The 603 and 603e processors have a 32/64 bit data path, so the 4 cycle rumor is just that, a rumor. It is fully capable of loading from ram normally, at a slower 32 bit bus width limit. It IS slower than contemporary macs, but its not a cpu cycle issue, but a bus bandwidth issue
I used to call this beaut the “Bomb Screen Box” 8 seemed to help but life pretty much sucked until the iMac DV. Very few complaints since. (Beyond feeling like the OG Air was an insult to our collective intelligence)
Yes , the absolute dog of all macs .The only other machine running macos from that same period that sucked more was the cheap and very nasty umax. Had to wait until the imac came along for the next painful support experience, with the dawn of the 'spudger required' for desktop servicing. On the upside , they all predated OS-X so supporting the software was less stress.
Wow, what, 2 years make!
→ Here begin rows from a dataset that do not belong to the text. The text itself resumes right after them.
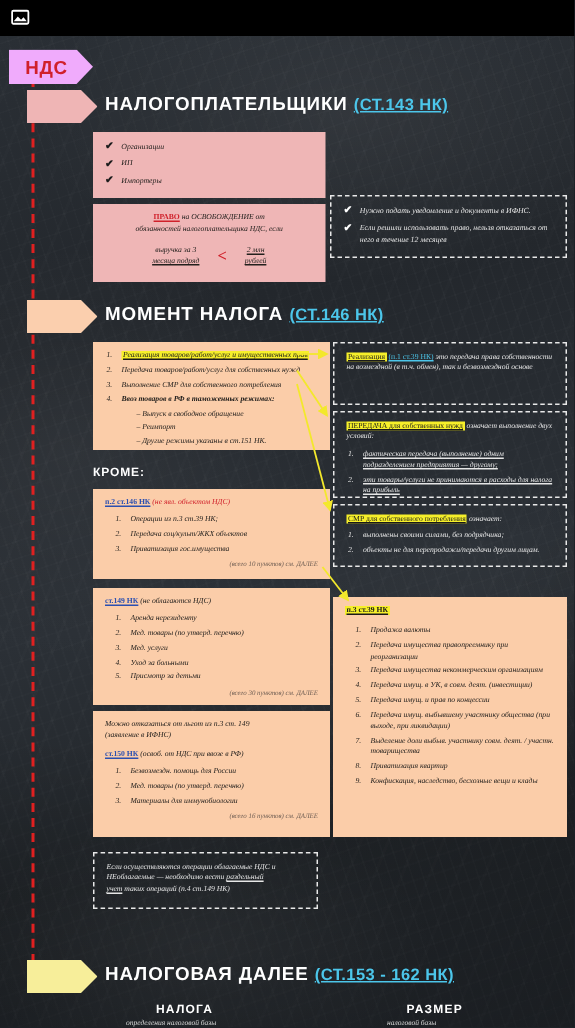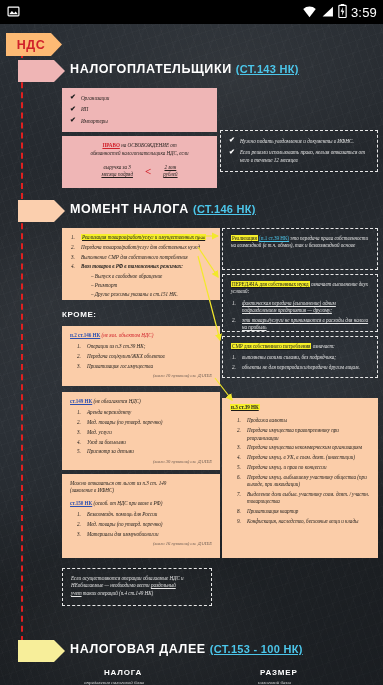--- a/index.html
+++ b/index.html
@@ -61,21 +61,21 @@
 
   
   .tag {
     position: absolute; display: flex; align-items: center;
     height: 22px; padding: 0 14px 0 10px;
     color: #fff; font-size: 12px; font-weight: bold;
     font-family: "Liberation Sans", sans-serif;
     clip-path: polygon(0 0, calc(100% - 11px) 0, 100% 50%, calc(100% - 11px) 100%, 0 100%);
     z-index: 10;
   }
-  .tag.red { background: #fdba74; left: 6px; top: 33px; width: 56px; height: 23px;
+  .tag.red { background: #f0abfc; left: 6px; top: 33px; width: 56px; height: 23px;
              justify-content: center; padding: 0 6px 0 0; }
   .tag.red span { font-size: 12.5px; letter-spacing: .5px; }
   .tag.pink  { background: #efb5b5; left: 18px; top: 60px; width: 47px; }
   .tag.peach { background: #fbcfae; left: 18px; top: 200px; width: 47px; }
   .tag.yellow{ background: #f7ee9a; left: 18px; top: 640px; width: 47px; }
 
   .section-title {
     position: absolute; z-index: 10;
     color: #fff; font-size: 12.5px; font-weight: bold; letter-spacing: .6px;
     font-family: "Liberation Sans", sans-serif;
@@ -163,60 +163,40 @@
   
   .arrows { position: absolute; left: 0; top: 0; width: 383px; height: 685px; z-index: 9; pointer-events: none; }
 
   
   .col-head {
     position: absolute; z-index: 10; color: #fff;
     font-size: 8px; font-weight: bold; letter-spacing: .8px;
     font-family: "Liberation Sans", sans-serif;
   }
   #h-moment { left: 104px; top: 668px; }
-  #h-size   { left: 260px; top: 668px; }
+  #h-size   { left: 271px; top: 668px; }
   .col-sub {
     position: absolute; z-index: 10; color: #d8d8d8;
     font-size: 5px; font-style: italic; font-family: "Liberation Serif", serif;
   }
   #s-moment { left: 84px; top: 680px; }
   #s-size   { left: 258px; top: 680px; }
 </style>
 </head>
 <body>
 
 <div class="statusbar">
   <div class="left">
     <span class="ic">
       <svg width="13" height="13" viewBox="0 0 24 24">
           <rect x="2" y="4" width="20" height="16" rx="1.5" fill="none" stroke="#ffffff" stroke-width="2.2"></rect>
           <path d="M4 17l5-6 4 4 3-3 4 5z" fill="#ffffff"></path>
         </svg>
     </span>
   </div>
-  <div class="right">
-    <span class="ic">
-      <svg width="15" height="13" viewBox="0 0 24 20">
-          <path d="M12 19 L2 6 A15 15 0 0 1 22 6 Z" fill="#ffffff"></path>
-        </svg>
-    </span>
-    <span class="ic">
-      <svg width="13" height="13" viewBox="0 0 24 24">
-          <path d="M22 3 L22 21 L3 21 Z" fill="#ffffff"></path>
-        </svg>
-    </span>
-    <span class="ic">
-      <svg width="9" height="14" viewBox="0 0 12 20">
-          <rect x="3.5" y="0" width="5" height="2" fill="#ffffff"></rect>
-          <rect x="0.8" y="2" width="10.4" height="17.2" rx="1" fill="none" stroke="#ffffff" stroke-width="1.6"></rect>
-          <path d="M6.6 4.2 L3.4 11.2 H5.8 L5.2 17 L8.6 9.6 H6.1 Z" fill="#ffffff"></path>
-        </svg>
-    </span>
-    <span class="sb-clock">3:59</span>
-  </div>
 </div>
 
 <div class="board"></div>
 
 <div class="spine"></div>
 
 <div class="tag red">
   <span>НДС</span>
 </div>
 
@@ -228,21 +208,21 @@
 
 <div class="tag peach"></div>
 <div class="section-title" id="t-obj">
   <span>МОМЕНТ НАЛОГА</span>
   <span class="art">(СТ.146 НК)</span>
 </div>
 
 <div class="tag yellow"></div>
 <div class="section-title" id="t-base">
   <span>НАЛОГОВАЯ ДАЛЕЕ</span>
-  <span class="art">(СТ.153 - 100 НК)</span>
+  <span class="art">(СТ.153 - 162 НК)</span>
 </div>
 
 <div class="card pink" id="c-taxpayers">
   <ul class="chk">
     <li>
         <span class="tick">✔</span>
         <span class="txt">Организации</span>
       </li>
     <li>
         <span class="tick">✔</span>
You were a lot more subdued on your commentary back then. BUT I have a ton of 030 Level games and Hope to get an Old Mac like this that can play my games and maps too!
Not even playing games through the machine itself and using the personality card... lol... I was wondering what level of emulation madness you were using. Generally N64 emulation is intensive as it comes and due to poor optimisation of the SGI chip to emulate an N64 it requires something in the order of a 2ghz chip and a decent graphics card.
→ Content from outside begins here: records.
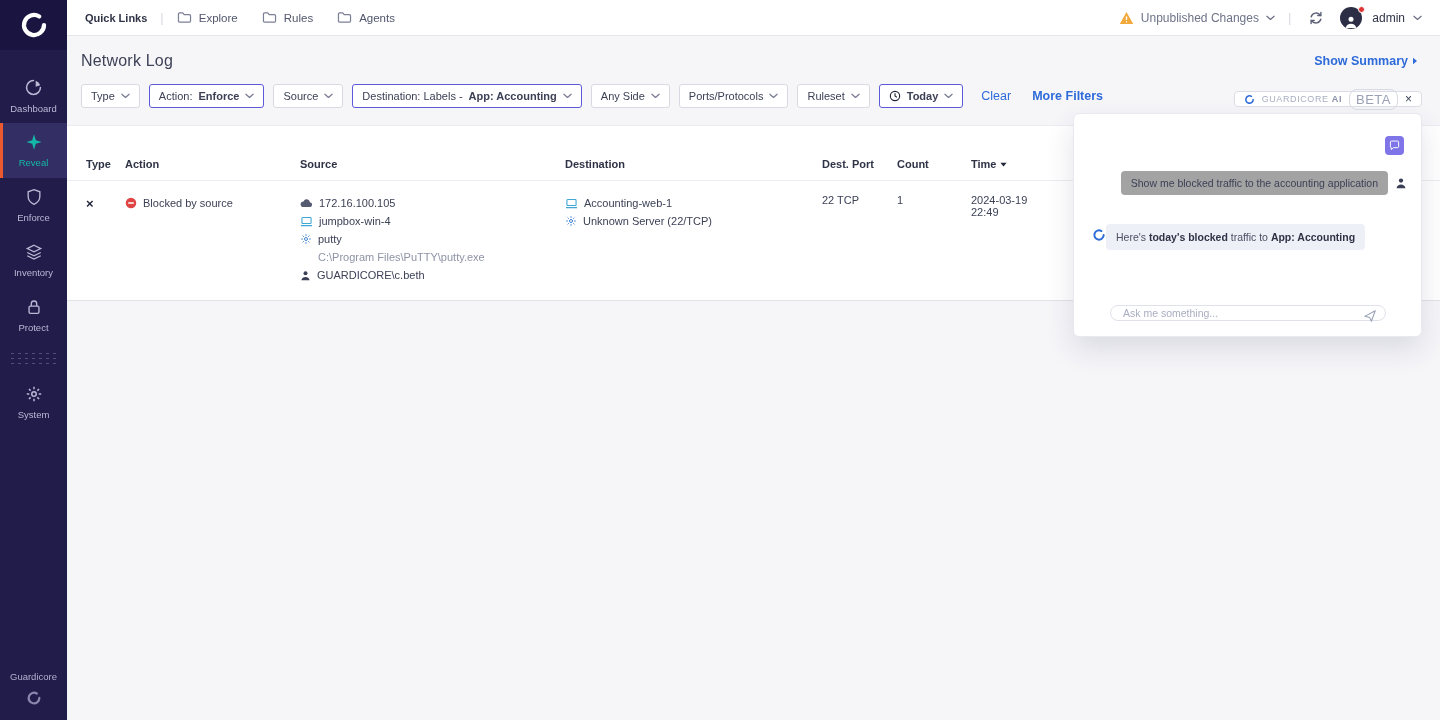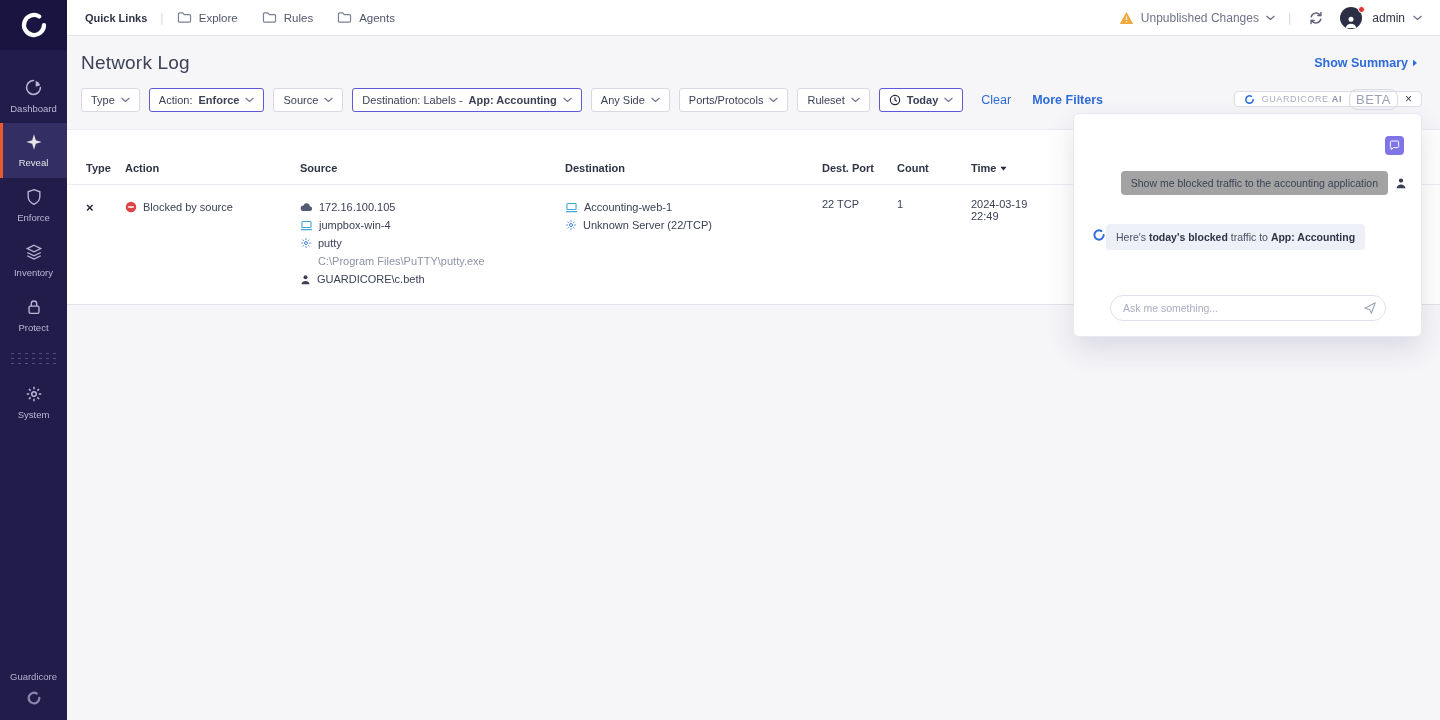--- a/index.html
+++ b/index.html
@@ -12,21 +12,21 @@
     color: #3c4156;
   }
   svg { display:block; }
 
   
   .sidebar { position:absolute; left:0; top:0; width:67px; height:720px; background:#211c4a; z-index:10; }
   .logo-box { height:50px; display:flex; align-items:center; justify-content:center; background:#1a1540; cursor:pointer; }
   .side-nav { margin-top:18px; }
   .nav-item { height:55px; display:flex; flex-direction:column; align-items:center; justify-content:center; gap:6px; color:#bbb8d6; cursor:pointer; position:relative; }
   .nav-item .nav-label { font-size:9.5px; }
-  .nav-item.active { background:#332e63; color:#e5e5e5; }
+  .nav-item.active { background:#332e63; color:#14b8a6; }
   .nav-item.active::before { content:""; position:absolute; left:0; top:0; bottom:0; width:3px; background:#ea5a2e; }
   .dotted-sep { height:16px; margin:8px 9px; background-image: radial-gradient(#524d7d 1px, transparent 1.3px); background-size:7px 5px; }
   .side-brand { position:absolute; bottom:14px; left:0; right:0; display:flex; flex-direction:column; align-items:center; gap:8px; color:#b3b0cf; font-size:9.5px; }
 
   
   .topbar { position:absolute; left:61px; right:0; top:0; height:36px; background:#ffffff; border-bottom:1px solid #e5e5ec; display:flex; align-items:center; padding:0 18px 0 24px; z-index:6; }
   .ql-label { font-size:11px; font-weight:700; color:#2f3346; }
   .tb-div { color:#d9d9e2; margin:0 13px; font-size:13px; }
   .tb-link { display:flex; align-items:center; gap:7px; font-size:11.5px; color:#51566c; margin-right:24px; cursor:pointer; }
   .tb-link svg { color:#7b8097; }
@@ -34,21 +34,21 @@
   .unpub { display:flex; align-items:center; gap:7px; font-size:12px; color:#6e7388; cursor:pointer; }
   .chev { color:#6e7388; }
   .icon-btn { cursor:pointer; color:#5a5f75; margin:0 4px; }
   .avatar { position:relative; width:22px; height:22px; border-radius:50%; background:#2c2e45; display:flex; align-items:flex-end; justify-content:center; overflow:visible; cursor:pointer; margin:0 10px 0 12px; }
   .avatar .dot { position:absolute; top:-1px; right:-3px; width:7px; height:7px; border-radius:50%; background:#e03434; border:1.5px solid #fff; }
   .admin-box { display:flex; align-items:center; gap:8px; font-size:12px; color:#2f3346; cursor:pointer; }
 
   
   .main { position:absolute; left:61px; right:0; top:37px; bottom:0; background:#f6f6f9; }
   .page-head { display:flex; justify-content:space-between; align-items:center; padding:15px 22px 0 20px; }
-  .page-title { font-size:19px; font-weight:400; color:#3d4257; letter-spacing:.2px; }
+  .page-title { font-size:16px; font-weight:400; color:#3d4257; letter-spacing:.2px; }
   .show-summary { display:flex; align-items:center; gap:4px; font-size:12.5px; font-weight:700; color:#2e6bd9; cursor:pointer; }
 
   .filters { display:flex; align-items:center; gap:9px; padding:14px 20px 0 20px; }
   .fbtn { height:24px; background:#fff; border:1px solid #d9d9e2; border-radius:3px; display:inline-flex; align-items:center; gap:6px; padding:0 9px; font-size:11px; color:#3c4156; cursor:pointer; white-space:nowrap; }
   .fbtn.active { border-color:#5d59d8; }
   .fbtn.active .val { font-weight:700; }
   .fbtn .pre:empty { display:none; }
   .fbtn .chev { color:#787d93; }
   .link-clear { font-size:12.5px; color:#2e6bd9; margin-left:9px; cursor:pointer; }
   .link-more { font-size:12.5px; font-weight:700; color:#2e6bd9; margin-left:12px; cursor:pointer; }
@@ -78,21 +78,21 @@
   .ai-panel { position:absolute; top:113px; right:18px; width:349px; height:224px; background:#fff; border:1px solid #e8e8f0; border-radius:6px; box-shadow:0 12px 28px rgba(50,50,90,.14); z-index:7; }
   .chat-btn { position:absolute; top:22px; right:17px; width:19px; height:19px; background:#7f74e8; border-radius:4px; display:flex; align-items:center; justify-content:center; cursor:pointer; color:#fff; }
   .user-msg-row { position:absolute; top:57px; left:20px; right:14px; display:flex; justify-content:flex-end; align-items:center; gap:7px; }
   .user-bubble { background:#a3a3a3; border-radius:4px; padding:6px 10px; font-size:10.5px; color:#3c4156; }
   .user-msg-row .ic-user { color:#3a3f55; }
   .ai-msg-row { position:absolute; top:110px; left:18px; right:44px; display:flex; align-items:flex-start; }
   .ai-msg-row .ai-swirl { color:#2d6cd8; margin-top:4px; }
   .ai-bubble { background:#eef0f7; border-radius:4px; padding:7px 10px; font-size:10.5px; color:#4a4f63; }
   .ai-bubble b { color:#2f3346; }
   .ask-row { position:absolute; bottom:15px; left:36px; right:35px; }
-  .ask-input { width:100%; height:26px; border:1px solid #e0e1ea; border-radius:13px; padding:0 32px 0 12px; font-size:10.5px; color:#3c4156; outline:none; font-family:"Liberation Sans", sans-serif; }
+  .ask-input { width:100%; height:16px; border:1px solid #e0e1ea; border-radius:13px; padding:0 32px 0 12px; font-size:10.5px; color:#3c4156; outline:none; font-family:"Liberation Sans", sans-serif; }
   .ask-input::placeholder { color:#a9adc0; }
   .send-btn { position:absolute; right:9px; top:6px; cursor:pointer; color:#99a0b5; }
 </style>
 </head>
 <body>
 
 <svg width="0" height="0" style="position:absolute">
   <defs>
     <symbol id="i-chev" viewBox="0 0 10 6">
         <path d="M1 1l4 3.6L9 1" fill="none" stroke="currentColor" stroke-width="1.4" stroke-linecap="round" stroke-linejoin="round"></path>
we have the LC 630 with full 68040 cpu. wished we waited a bit longer for the PowerPC version to some degree. But it would have ben a while b4 the 6360 version, meant to be one of the best of this family.
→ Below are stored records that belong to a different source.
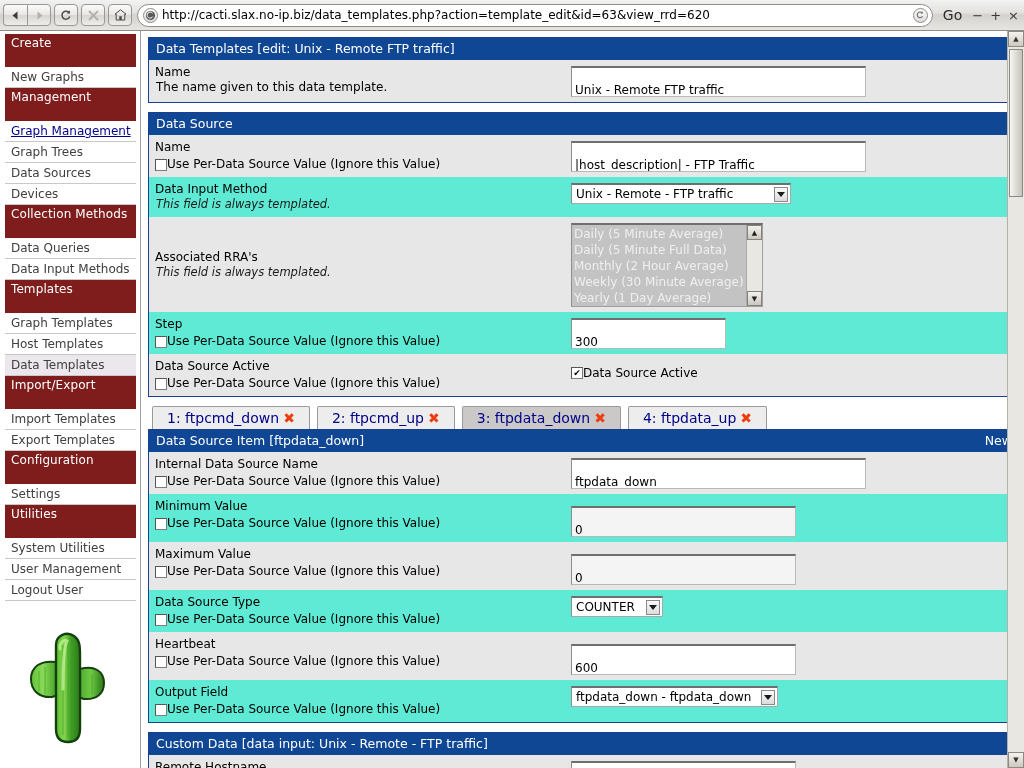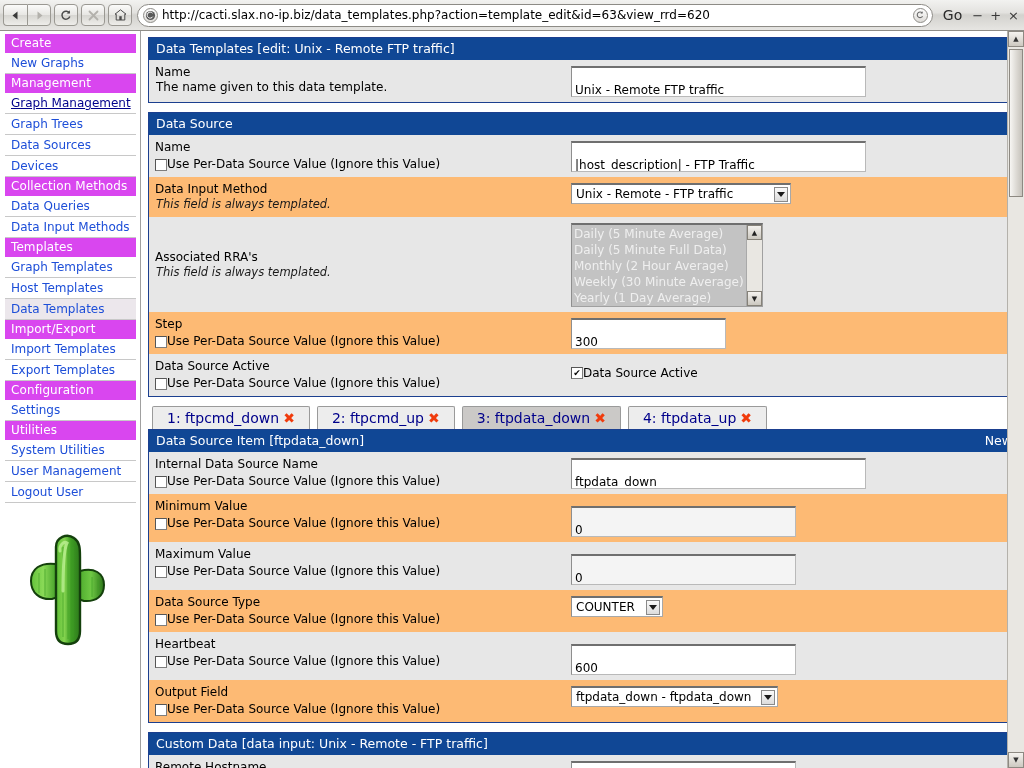--- a/index.html
+++ b/index.html
@@ -83,30 +83,30 @@
   
   #sidebar {
     width: 141px;
     flex: 0 0 141px;
     background: #ffffff;
     border-right: 1px solid #a0a0a0;
     padding-top: 3px;
     overflow: hidden;
   }
   .nav-section {
-    background: #d946ef;
+    background: #7f1d1d;
     color: #ffffff;
     font-size: 12px;
-    padding: 2px 0 2px 6px;
+    padding: 2px 0 16px 6px;
     margin: 0 4px 0 5px;
     line-height: 15px;
     letter-spacing: 0.1px;
   }
   .nav-link {
-    color: #1d4ed8;
+    color: #404040;
     font-size: 12px;
     padding: 3px 0 3px 6px;
     margin: 0 4px 0 5px;
     border-bottom: 1px solid #c8c8c8;
     line-height: 14px;
     cursor: pointer;
     white-space: nowrap;
   }
   .nav-link.current { background: #ece7ec; }
   .nav-link.visited { color: #00008b; text-decoration: underline; }
@@ -140,21 +140,21 @@
   }
   .panel-header .hdr-right { font-size: 12.5px; }
 
   .row {
     display: flex;
     align-items: flex-start;
     padding: 5px 0 5px 6px;
     min-height: 34px;
   }
   .row.shade-a { background: #e7e7e7; }
-  .row.shade-b { background: #fdba74; }
+  .row.shade-b { background: #5eead4; }
   .row-label {
     width: 416px;
     flex: 0 0 416px;
     font-size: 12px;
     color: #000;
     line-height: 15px;
   }
   .row-label .sub {
     font-style: italic;
     font-size: 11.5px;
I know this vid is old but, please, the N64 controller grip... using the stick means you grab the controller using the central grip not the left one D:
I picked up one of these little suckers at a thrift store for cheap. My own metric to gage the goodness of an old 90s Mac or PC is will it play Doom at decent framerates? It will, so I like it.
i just got a 6300cd as a throw back. my first computer was a 630cd which is what i wanted. however i wanted to be able to run more old programs so a PPC was required. thus i chose a 6300. not sure if i made the right choice
The thing that I don't like about these old Mac is the plastics over time they have become super bridle. When I got my Powermac 6100 I broke the clips on the top cover just trying to open the case.
A nice computer, clean, well build, I don't like the silver generation where they look all the same, clearly at that time the computer where nice, expandable upgradable.
And I seen this Macintosh Power PC Performa 6205CD is it the same as that PC I've never used a make. someone has one for sale that lives in my town for 50$
I had one o these as a kid my dad got one for me and one for my sister when were kids from his school where they were surplus. The first computer I could truly call my own. I remember trying to play neopets on 56k dialup!
I hope that's not a 68k port of Doom you're starting up. It won't be optimal regardless of whether there are any architectural problems in that machine.